- AIM OF THE TASK
Go through the records and give each one again exactly, omitting the images.

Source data
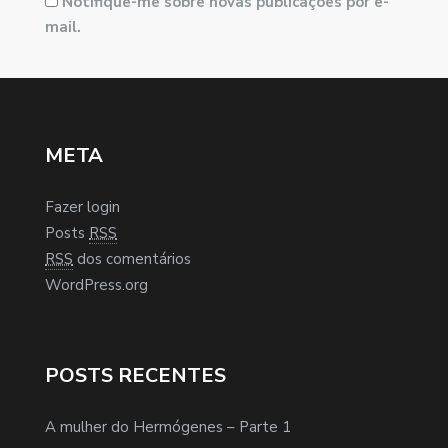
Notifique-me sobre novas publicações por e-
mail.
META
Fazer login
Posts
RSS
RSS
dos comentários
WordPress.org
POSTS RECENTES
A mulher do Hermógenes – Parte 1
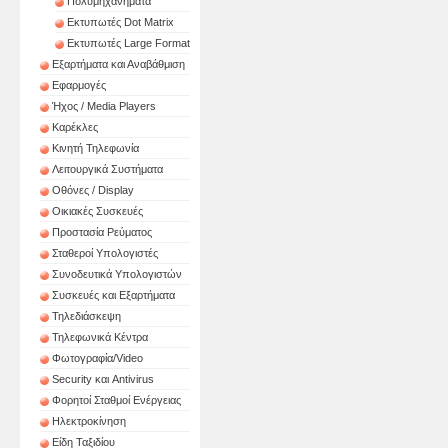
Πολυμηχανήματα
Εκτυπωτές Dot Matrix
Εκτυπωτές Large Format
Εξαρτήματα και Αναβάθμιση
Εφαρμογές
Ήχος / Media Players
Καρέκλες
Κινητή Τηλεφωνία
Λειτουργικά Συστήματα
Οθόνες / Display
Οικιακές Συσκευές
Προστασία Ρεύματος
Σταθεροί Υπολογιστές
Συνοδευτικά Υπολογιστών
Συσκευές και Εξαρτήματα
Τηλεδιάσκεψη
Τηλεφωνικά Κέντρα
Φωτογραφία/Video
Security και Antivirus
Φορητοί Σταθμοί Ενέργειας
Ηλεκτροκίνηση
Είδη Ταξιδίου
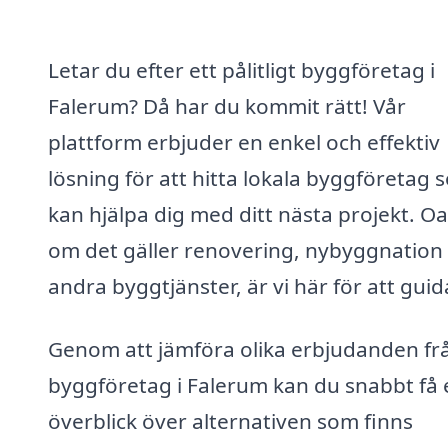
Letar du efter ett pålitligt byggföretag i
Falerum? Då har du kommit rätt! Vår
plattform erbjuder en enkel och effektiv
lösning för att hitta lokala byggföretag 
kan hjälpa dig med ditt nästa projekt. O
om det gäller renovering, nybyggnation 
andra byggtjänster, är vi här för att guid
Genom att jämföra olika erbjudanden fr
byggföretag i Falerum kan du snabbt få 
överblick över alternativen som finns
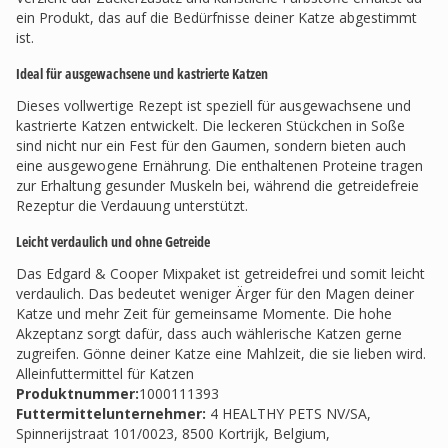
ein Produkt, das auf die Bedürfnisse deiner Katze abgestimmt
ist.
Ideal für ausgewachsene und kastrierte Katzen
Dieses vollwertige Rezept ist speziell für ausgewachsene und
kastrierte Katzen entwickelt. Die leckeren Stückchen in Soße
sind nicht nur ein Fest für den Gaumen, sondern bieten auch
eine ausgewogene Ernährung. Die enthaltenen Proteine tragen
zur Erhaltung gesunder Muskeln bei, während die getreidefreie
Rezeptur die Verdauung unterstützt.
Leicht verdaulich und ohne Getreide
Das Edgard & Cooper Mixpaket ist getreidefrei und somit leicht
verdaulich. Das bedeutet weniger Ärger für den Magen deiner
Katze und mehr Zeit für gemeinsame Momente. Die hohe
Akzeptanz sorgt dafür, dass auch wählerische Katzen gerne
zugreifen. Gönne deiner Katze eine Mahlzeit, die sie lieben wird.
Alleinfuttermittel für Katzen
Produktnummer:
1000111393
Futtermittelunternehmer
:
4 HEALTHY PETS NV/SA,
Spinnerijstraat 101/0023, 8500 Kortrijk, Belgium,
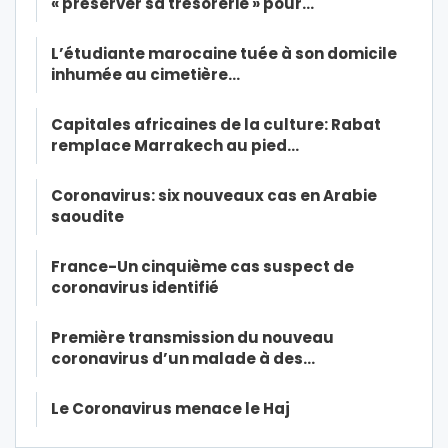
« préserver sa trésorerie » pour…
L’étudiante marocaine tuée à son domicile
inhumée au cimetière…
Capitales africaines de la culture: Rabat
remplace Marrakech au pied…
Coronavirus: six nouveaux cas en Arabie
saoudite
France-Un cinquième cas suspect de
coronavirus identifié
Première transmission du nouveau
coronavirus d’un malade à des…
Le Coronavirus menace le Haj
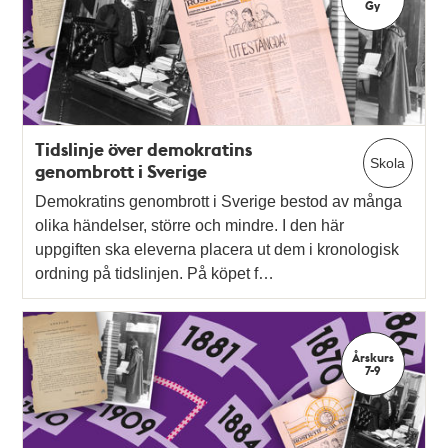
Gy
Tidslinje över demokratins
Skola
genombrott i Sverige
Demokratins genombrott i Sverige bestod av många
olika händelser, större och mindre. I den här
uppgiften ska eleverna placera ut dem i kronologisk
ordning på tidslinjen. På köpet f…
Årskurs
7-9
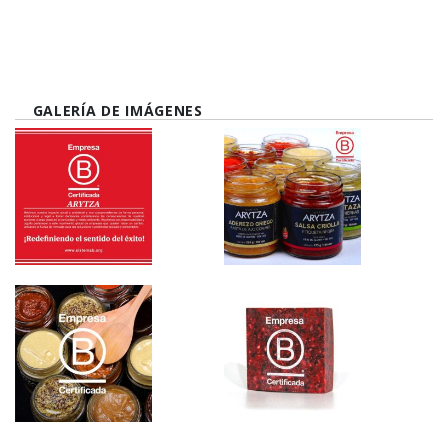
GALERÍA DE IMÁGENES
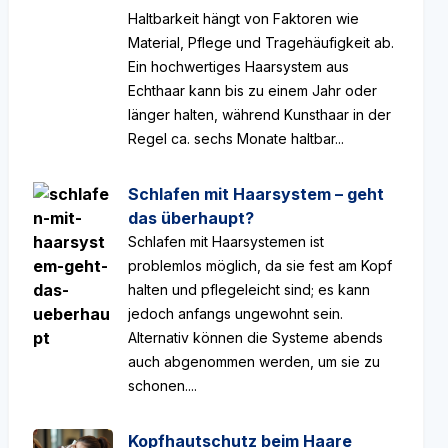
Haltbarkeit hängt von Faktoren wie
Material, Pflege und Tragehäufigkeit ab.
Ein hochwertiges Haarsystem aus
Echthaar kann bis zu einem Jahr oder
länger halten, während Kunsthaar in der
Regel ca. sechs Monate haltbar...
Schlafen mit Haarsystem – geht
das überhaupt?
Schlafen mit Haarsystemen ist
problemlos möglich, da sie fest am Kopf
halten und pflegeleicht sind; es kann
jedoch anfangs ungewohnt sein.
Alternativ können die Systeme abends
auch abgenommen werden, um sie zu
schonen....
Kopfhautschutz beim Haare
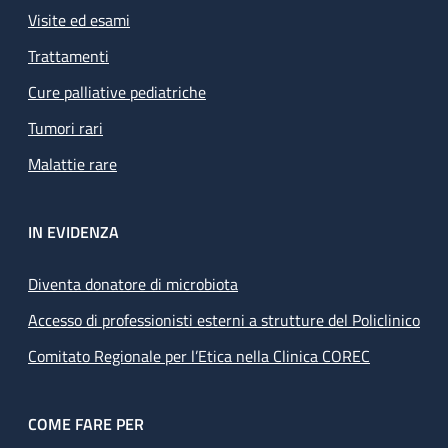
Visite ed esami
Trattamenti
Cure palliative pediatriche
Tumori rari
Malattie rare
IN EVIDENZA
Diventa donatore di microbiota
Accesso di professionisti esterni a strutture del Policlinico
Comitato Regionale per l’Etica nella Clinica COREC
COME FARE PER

- ANSWER
Notifique-me sobre novas publicações por e-
mail.
META
Fazer login
Posts
RSS
RSS
dos comentários
WordPress.org
POSTS RECENTES
A mulher do Hermógenes – Parte 1
Πολυμηχανήματα
Εκτυπωτές Dot Matrix
Εκτυπωτές Large Format
Εξαρτήματα και Αναβάθμιση
Εφαρμογές
Ήχος / Media Players
Καρέκλες
Κινητή Τηλεφωνία
Λειτουργικά Συστήματα
Οθόνες / Display
Οικιακές Συσκευές
Προστασία Ρεύματος
Σταθεροί Υπολογιστές
Συνοδευτικά Υπολογιστών
Συσκευές και Εξαρτήματα
Τηλεδιάσκεψη
Τηλεφωνικά Κέντρα
Φωτογραφία/Video
Security και Antivirus
Φορητοί Σταθμοί Ενέργειας
Ηλεκτροκίνηση
Είδη Ταξιδίου
Letar du efter ett pålitligt byggföretag i
Falerum? Då har du kommit rätt! Vår
plattform erbjuder en enkel och effektiv
lösning för att hitta lokala byggföretag 
kan hjälpa dig med ditt nästa projekt. O
om det gäller renovering, nybyggnation 
andra byggtjänster, är vi här för att guid
Genom att jämföra olika erbjudanden fr
byggföretag i Falerum kan du snabbt få 
överblick över alternativen som finns
ein Produkt, das auf die Bedürfnisse deiner Katze abgestimmt
ist.
Ideal für ausgewachsene und kastrierte Katzen
Dieses vollwertige Rezept ist speziell für ausgewachsene und
kastrierte Katzen entwickelt. Die leckeren Stückchen in Soße
sind nicht nur ein Fest für den Gaumen, sondern bieten auch
eine ausgewogene Ernährung. Die enthaltenen Proteine tragen
zur Erhaltung gesunder Muskeln bei, während die getreidefreie
Rezeptur die Verdauung unterstützt.
Leicht verdaulich und ohne Getreide
Das Edgard & Cooper Mixpaket ist getreidefrei und somit leicht
verdaulich. Das bedeutet weniger Ärger für den Magen deiner
Katze und mehr Zeit für gemeinsame Momente. Die hohe
Akzeptanz sorgt dafür, dass auch wählerische Katzen gerne
zugreifen. Gönne deiner Katze eine Mahlzeit, die sie lieben wird.
Alleinfuttermittel für Katzen
Produktnummer:
1000111393
Futtermittelunternehmer
:
4 HEALTHY PETS NV/SA,
Spinnerijstraat 101/0023, 8500 Kortrijk, Belgium,
« préserver sa trésorerie » pour…
L’étudiante marocaine tuée à son domicile
inhumée au cimetière…
Capitales africaines de la culture: Rabat
remplace Marrakech au pied…
Coronavirus: six nouveaux cas en Arabie
saoudite
France-Un cinquième cas suspect de
coronavirus identifié
Première transmission du nouveau
coronavirus d’un malade à des…
Le Coronavirus menace le Haj
Gy
Tidslinje över demokratins
Skola
genombrott i Sverige
Demokratins genombrott i Sverige bestod av många
olika händelser, större och mindre. I den här
uppgiften ska eleverna placera ut dem i kronologisk
ordning på tidslinjen. På köpet f…
Årskurs
7-9
GALERÍA DE IMÁGENES
Haltbarkeit hängt von Faktoren wie
Material, Pflege und Tragehäufigkeit ab.
Ein hochwertiges Haarsystem aus
Echthaar kann bis zu einem Jahr oder
länger halten, während Kunsthaar in der
Regel ca. sechs Monate haltbar...
Schlafen mit Haarsystem – geht
das überhaupt?
Schlafen mit Haarsystemen ist
problemlos möglich, da sie fest am Kopf
halten und pflegeleicht sind; es kann
jedoch anfangs ungewohnt sein.
Alternativ können die Systeme abends
auch abgenommen werden, um sie zu
schonen....
Kopfhautschutz beim Haare
Visite ed esami
Trattamenti
Cure palliative pediatriche
Tumori rari
Malattie rare
IN EVIDENZA
Diventa donatore di microbiota
Accesso di professionisti esterni a strutture del Policlinico
Comitato Regionale per l’Etica nella Clinica COREC
COME FARE PER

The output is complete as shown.